Neighbours got in a flap yesterday while I was out having Sunday lunch with Maggie; Harry was spotted out in the back lane - on the high back yard walls, to be precise - calling loudly, and no one was able to catch him or lure him down. Messages were left on my mobile, lying useless on the kitchen table, and on my answerphone. Harry has never been known to go out of his own yard without me, and, having a certain Billy Bunteresque build that doesn't lend itself to leaping in any direction, he has certainly never got over a very high wall whilst living here.
But when I arrived home, unaware of all the fuss, there he was, in the house, perky and pleased to see me; investigation suggests that he had got up onto the shed, and from there onto the wall, to roam unhindered, frightening the local populace who believe that he is on his deathbed and read all sorts of doom-laden portents into this sudden noisy appearance.
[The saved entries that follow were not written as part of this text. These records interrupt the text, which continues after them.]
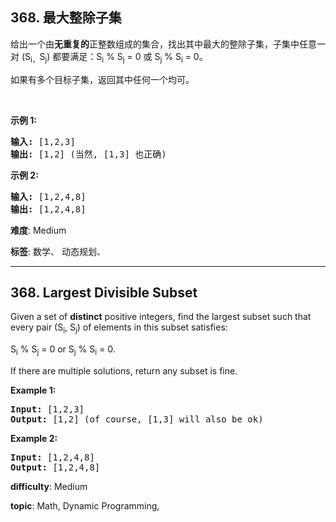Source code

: <h2>368. 最大整除子集</h2><p>给出一个由<strong>无重复的</strong>正整数组成的集合，找出其中最大的整除子集，子集中任意一对 (S<sub>i，</sub>S<sub>j</sub>) 都要满足：S<sub>i</sub> % S<sub>j</sub> = 0 或 S<sub>j</sub> % S<sub>i</sub> = 0。</p>

<p>如果有多个目标子集，返回其中任何一个均可。</p>

<p>&nbsp;</p>

<p><strong>示例 1:</strong></p>

<pre><strong>输入:</strong> [1,2,3]
<strong>输出:</strong> [1,2] (当然, [1,3] 也正确)
</pre>

<p><strong>示例 2:</strong></p>

<pre><strong>输入:</strong> [1,2,4,8]
<strong>输出:</strong> [1,2,4,8]
</pre>


 **难度**: Medium

 **标签**: 数学、 动态规划、 


------

<h2>368. Largest Divisible Subset</h2><p>Given a set of <b>distinct</b> positive integers, find the largest subset such that every pair (S<sub>i</sub>, S<sub>j</sub>) of elements in this subset satisfies:</p>

<p>S<sub>i</sub> % S<sub>j</sub> = 0 or S<sub>j</sub> % S<sub>i</sub> = 0.</p>

<p>If there are multiple solutions, return any subset is fine.</p>

<p><strong>Example 1:</strong></p>

<div>
<pre>
<strong>Input: </strong><span id="example-input-1-1">[1,2,3]</span>
<strong>Output: </strong><span id="example-output-1">[1,2] </span>(of course, [1,3] will also be ok)
</pre>

<div>
<p><strong>Example 2:</strong></p>

<pre>
<strong>Input: </strong><span id="example-input-2-1">[1,2,4,8]</span>
<strong>Output: </strong><span id="example-output-2">[1,2,4,8]</span>
</pre>
</div>
</div>

 **difficulty**: Medium

 **topic**: Math, Dynamic Programming, 

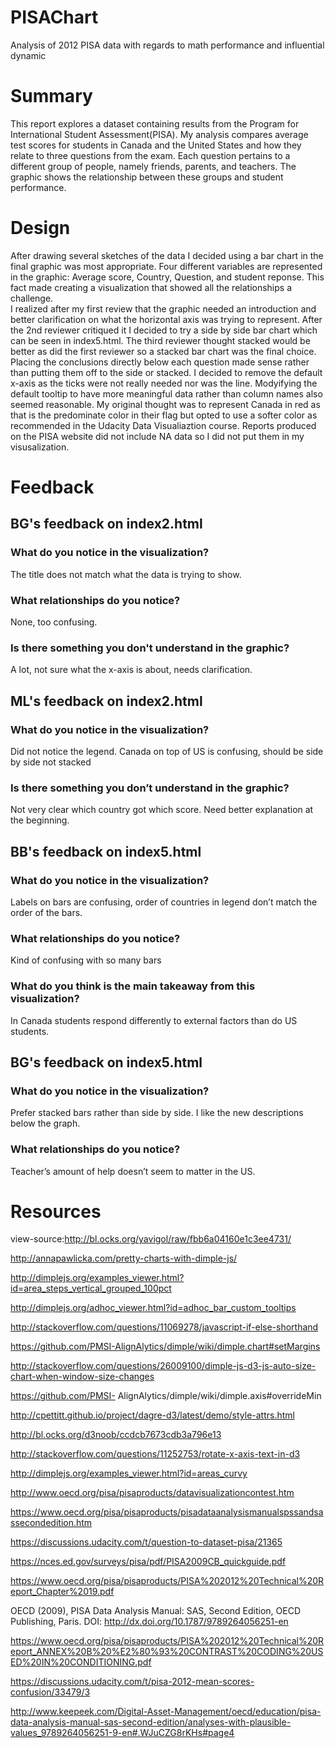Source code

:# PISAChart
Analysis of 2012 PISA data with regards to math performance and influential dynamic

# Summary
This report explores a dataset containing results from the Program for International Student Assessment(PISA).  My analysis compares average test scores for students in Canada and the United States and how they relate to three questions from the exam.  Each question pertains to a different group of people, namely friends, parents, and teachers.  The graphic shows the relationship between these groups and student performance.

# Design
After drawing several sketches of the data I decided using a bar chart in the final graphic was most appropriate.  Four different variables are represented in the graphic: Average score, Country, Question, and student reponse.  This fact made creating a visualization that showed all the relationships a challenge.  
I realized after my first review that the graphic needed an introduction and better clarification on what the horizontal axis was trying to represent.  After the 2nd reviewer critiqued it I decided to try a side by side bar chart which can be seen in index5.html.  The third reviewer thought stacked would be better as did the first reviewer so a stacked bar chart was the final choice.  Placing the conclusions directly below each question made sense rather than putting them off to the side or stacked.
I decided to remove the default x-axis as the ticks were not really needed nor was the line.  Modyifying the default tooltip to have more meaningful data rather than column names also seemed reasonable.  My original thought was to represent Canada in red as that is the predominate color in their flag but opted to use a softer color as recommended in the Udacity Data Visualiaztion course.  Reports produced on the PISA website did not include NA data so I did not put them in my visusalization.


# Feedback
## BG's feedback on index2.html
### What do you notice in the visualization?
The title does not match what the data is trying to show.
### What relationships do you notice?
None, too confusing.
### Is there something you don't understand in the graphic?
A lot, not sure what the x-axis is about, needs clarification.
## ML's feedback on index2.html
### What do you notice in the visualization?
Did not notice the legend.  Canada on top of US is confusing, should be side by side not stacked
### Is there something you don’t understand in the graphic?
Not very clear which country got which score.  Need better explanation at the beginning.
## BB's feedback on index5.html
### What do you notice in the visualization?
Labels on bars are confusing, order of countries in legend don’t match the order of the bars.
### What relationships do you notice?
Kind of confusing with so many bars
### What do you think is the main takeaway from this visualization?
In Canada students respond differently to external factors than do US students.
## BG's feedback on index5.html
### What do you notice in the visualization?
Prefer stacked bars rather than side by side.  I like the new descriptions below the graph.
### What relationships do you notice?
Teacher’s amount of help doesn’t seem to matter in the US.

# Resources
view-source:http://bl.ocks.org/yavigol/raw/fbb6a04160e1c3ee4731/

http://annapawlicka.com/pretty-charts-with-dimple-js/

http://dimplejs.org/examples_viewer.html?id=area_steps_vertical_grouped_100pct

http://dimplejs.org/adhoc_viewer.html?id=adhoc_bar_custom_tooltips

http://stackoverflow.com/questions/11069278/javascript-if-else-shorthand

https://github.com/PMSI-AlignAlytics/dimple/wiki/dimple.chart#setMargins

http://stackoverflow.com/questions/26009100/dimple-js-d3-js-auto-size-chart-when-window-size-changes

https://github.com/PMSI-
AlignAlytics/dimple/wiki/dimple.axis#overrideMin

http://cpettitt.github.io/project/dagre-d3/latest/demo/style-attrs.html

http://bl.ocks.org/d3noob/ccdcb7673cdb3a796e13

http://stackoverflow.com/questions/11252753/rotate-x-axis-text-in-d3

http://dimplejs.org/examples_viewer.html?id=areas_curvy

http://www.oecd.org/pisa/pisaproducts/datavisualizationcontest.htm

https://www.oecd.org/pisa/pisaproducts/pisadataanalysismanualspssandsassecondedition.htm

https://discussions.udacity.com/t/question-to-dataset-pisa/21365

https://nces.ed.gov/surveys/pisa/pdf/PISA2009CB_quickguide.pdf

https://www.oecd.org/pisa/pisaproducts/PISA%202012%20Technical%20Report_Chapter%2019.pdf

OECD (2009), PISA Data Analysis Manual: SAS, Second Edition, OECD Publishing, Paris.
DOI: http://dx.doi.org/10.1787/9789264056251-en

https://www.oecd.org/pisa/pisaproducts/PISA%202012%20Technical%20Report_ANNEX%20B%20%E2%80%93%20CONTRAST%20CODING%20USED%20IN%20CONDITIONING.pdf

https://discussions.udacity.com/t/pisa-2012-mean-scores-confusion/33479/3

http://www.keepeek.com/Digital-Asset-Management/oecd/education/pisa-data-analysis-manual-sas-second-edition/analyses-with-plausible-values_9789264056251-9-en#.WJuCZG8rKHs#page4
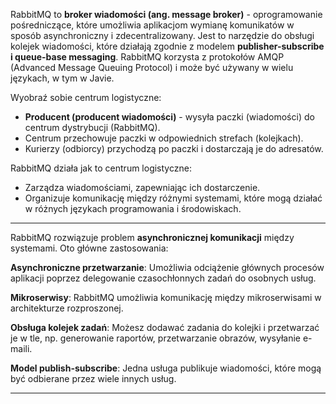 RabbitMQ to **broker wiadomości (ang. message broker)** - oprogramowanie pośredniczące, które umożliwia aplikacjom wymianę komunikatów w sposób asynchroniczny i zdecentralizowany. Jest to narzędzie do obsługi kolejek wiadomości, które działają zgodnie z modelem **publisher-subscribe i queue-base messaging**. RabbitMQ korzysta z protokołów AMQP (Advanced Message Queuing Protocol) i może być używany w wielu językach, w tym w Javie.

Wyobraź sobie centrum logistyczne:
- **Producent (producent wiadomości)** - wysyła paczki (wiadomości) do centrum dystrybucji (RabbitMQ).
- Centrum przechowuje paczki w odpowiednich strefach (kolejkach).
- Kurierzy (odbiorcy) przychodzą po paczki i dostarczają je do adresatów.

RabbitMQ działa jak to centrum logistyczne:
- Zarządza wiadomościami, zapewniając ich dostarczenie.
- Organizuje komunikację między różnymi systemami, które mogą działać w różnych językach programowania i środowiskach.

---
RabbitMQ rozwiązuje problem **asynchronicznej komunikacji** między systemami. Oto główne zastosowania:

**Asynchroniczne przetwarzanie**: Umożliwia odciążenie głównych procesów aplikacji poprzez delegowanie czasochłonnych zadań do osobnych usług.

**Mikroserwisy**: RabbitMQ umożliwia komunikację między mikroserwisami w architekturze rozproszonej.

**Obsługa kolejek zadań**: Możesz dodawać zadania do kolejki i przetwarzać je w tle, np. generowanie raportów, przetwarzanie obrazów, wysyłanie e-maili.

**Model publish-subscribe**: Jedna usługa publikuje wiadomości, które mogą być odbierane przez wiele innych usług.

---

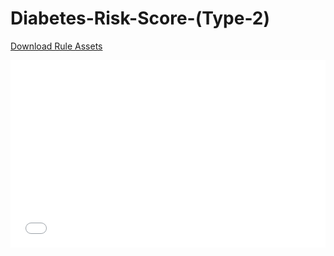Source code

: # Diabetes-Risk-Score-(Type-2)

[Download Rule Assets](https://github.com/corticon/templates/blob/main/Dynamic-Form-Templates/Diabetes-Risk-Score-(Type-2)/Rule%20Assets.zip)


<iframe width="100%" height="300" src="//jsfiddle.net/salmelinovitz/5r60fxn9/1/embedded/result/" allowfullscreen="allowfullscreen" allowpaymentrequest frameborder="0"></iframe>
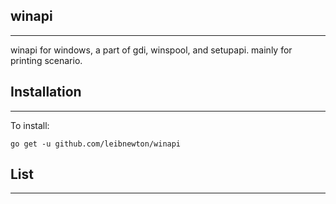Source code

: ## winapi
---

winapi for windows, a part of gdi, winspool, and setupapi. mainly for 
printing scenario.


## Installation
---
To install:

    go get -u github.com/leibnewton/winapi
	
	
## List
---
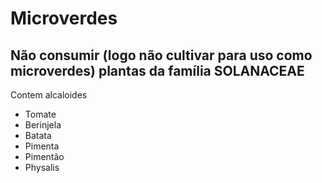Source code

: # Microverdes

## Não consumir (logo não cultivar para uso como microverdes) plantas da família SOLANACEAE
Contem alcaloides 
* Tomate
* Berinjela
* Batata
* Pimenta
* Pimentão
* Physalis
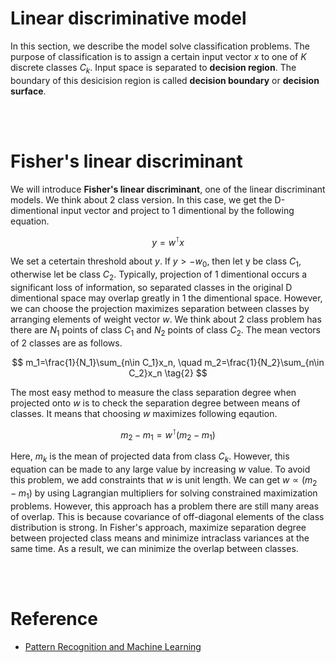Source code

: # Linear discriminative model
In this section, we describe the model solve classification problems. The purpose of classification is to assign a certain input vector $x$ to one of $K$ discrete classes $C_k$. Input space is separated to **decision region**. The boundary of this desicision region is called **decision boundary** or **decision surface**.

<br></br>

# Fisher's linear discriminant
We will introduce **Fisher's linear discriminant**, one of the linear discriminant models. We think about 2 class version. In this case, we get the D-dimentional input vector and project to 1 dimentional by the following equation.

$$
y=w^\intercal x \tag{1}
$$

We set a cetertain threshold about $y$. If $y>-w_0$, then let y be class $C_1$, otherwise let be class $C_2$. Typically, projection of 1 dimentional occurs a significant loss of information, so separated classes in the original D dimentional space may overlap greatly in 1 the dimentional space. However, we can choose the projection maximizes separation between classes by arranging elements of weight vector $w$. We think about 2 class problem has there are $N_1$ points of class $C_1$ and $N_2$ points of class $C_2$. The mean vectors of 2 classes are as follows.

$$
m_1=\frac{1}{N_1}\sum_{n\in C_1}x_n, \quad m_2=\frac{1}{N_2}\sum_{n\in C_2}x_n \tag{2}
$$

The most easy method to measure the class separation degree when projected onto $w$ is to check the separation degree between means of classes. It means that choosing $w$ maximizes following eqaution.

$$
m_2-m_1=w^\intercal(m_2-m_1) \tag{3}
$$

Here, $m_k$ is the mean of projected data from class $C_k$. However, this equation can be made to any large value by increasing $w$ value. To avoid this problem, we add constraints that $w$ is unit length. We can get $w\propto (m_2-m_1)$ by using Lagrangian multipliers for solving constrained maximization problems. However, this approach has a problem there are still many areas of overlap. This is because covariance of off-diagonal elements of the class distribution is strong. In Fisher's approach, maximize separation degree between projected class means and minimize intraclass variances at the same time. As a result, we can minimize the overlap between classes.

<br></br>

# Reference
- [Pattern Recognition and Machine Learning](https://www.microsoft.com/en-us/research/uploads/prod/2006/01/Bishop-Pattern-Recognition-and-Machine-Learning-2006.pdf)
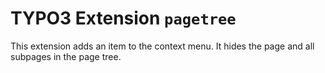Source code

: # TYPO3 Extension `pagetree`

This extension adds an item to the context menu.
It hides the page and all subpages in the page tree.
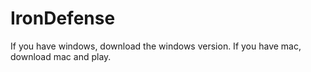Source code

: # IronDefense

If you have windows, download the windows version.
If you have mac, download mac and play.
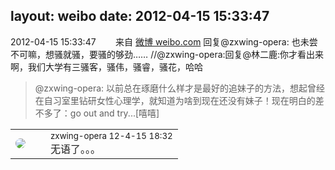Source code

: layout: weibo
date: 2012-04-15 15:33:47
---
<meta name="referrer" content="no-referrer" />

2012-04-15 15:33:47  &nbsp;&nbsp;&nbsp;&nbsp;&nbsp;&nbsp; 来自 <a href="http://weibo.com/" rel="nofollow">微博 weibo.com</a>
回复@zxwing-opera: 也未尝不可嘛，想骚就骚，要骚的够劲…… //@zxwing-opera:回复@林二鹿:你才看出来啊，我们大学有三骚客，骚伟，骚睿，骚花，哈哈
>  @zxwing-opera: 以前总在琢磨什么样才是最好的追妹子的方法，想起曾经在自习室里钻研女性心理学，就知道为啥到现在还没有妹子！现在明白的差不多了：go out and try...[嘻嘻] ​​​

<table style="width: 100%;">
  <tr>
    <td style="width: 40px;"><img style="border-radius:50%" src="https://tva4.sinaimg.cn/crop.0.0.180.180.50/735b8c72jw1e8qgp5bmzyj2050050aa8.jpg?KID=imgbed,tva&Expires=1624466415&ssig=s5WyuGXeXV"></td>
    <td colspan="2"><small>zxwing-opera 12-4-15 18:32</small><br/>无语了。。。</td>
  </tr>
</table>
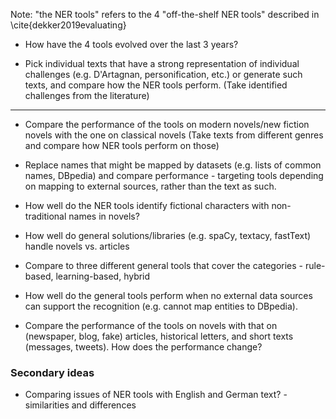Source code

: Note: "the NER tools" refers to the 4 "off-the-shelf NER tools" described in \cite{dekker2019evaluating}

* How have the 4 tools evolved over the last 3 years?

* Pick individual texts that have a strong representation of individual challenges (e.g. D'Artagnan, personification, etc.) or generate such texts, and compare how the NER tools perform.
(Take identified challenges from the literature)

---------

* Compare the performance of the tools on modern novels/new fiction novels with the one on classical novels
(Take texts from different genres and compare how NER tools perform on those)
* Replace names that might be mapped by datasets (e.g. lists of common names, DBpedia) and compare performance - targeting tools depending on mapping to external sources, rather than the text as such.
* How well do the NER tools identify fictional characters with non-traditional names in novels?


* How well do general solutions/libraries (e.g. spaCy, textacy, fastText) handle novels vs. articles
* Compare to three different general tools that cover the categories - rule-based, learning-based, hybrid


* How well do the general tools perform when no external data sources can support the recognition (e.g. cannot map entities to DBpedia).


* Compare the performance of the tools on novels with that on (newspaper, blog, fake) articles, historical letters, and short texts (messages, tweets). How does the performance change? 



### Secondary ideas
* Comparing issues of NER tools with English and German text? - similarities and differences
I know he yowls loudly when we are out, but for anyone who doesn't know this, his mournful tone can be distinctly alarming. Sensibly, he made his way back home again after his adventure.
I can only think that the unexpected result of all that weight loss is a rediscovered ability to jump. But cats have secret lives, and for all I know, Harry's former portliness could well have been the result of midnight raids into other houses, and his leaping skills could have been kept well-hidden from spoilsport humans.
Melodrama of this type is not unknown in my house. Many years ago, we had a large lurcher who once got out of an upstairs window onto the bay window, terrifying passers-by by quivering (as lurchers tend to do, of course, being held together with piano wire) on the very edge, as if about to jump 20 feet into the street. A small crowd of elderly ladies had formed, anxiety fluttering, and the fire brigade was almost called, but we came home in time to haul the dog in and apologise for his imposition of half an hour of local terror. Kevin too, once a great acrobat, would often walk over bay windows and front door lintels, on one occasion getting stuck in an apple tree a long way down the street, and attempting to call the fire brigade himself with piercing cries.
So, let's hear it for the house tradition - yow, yow YOW!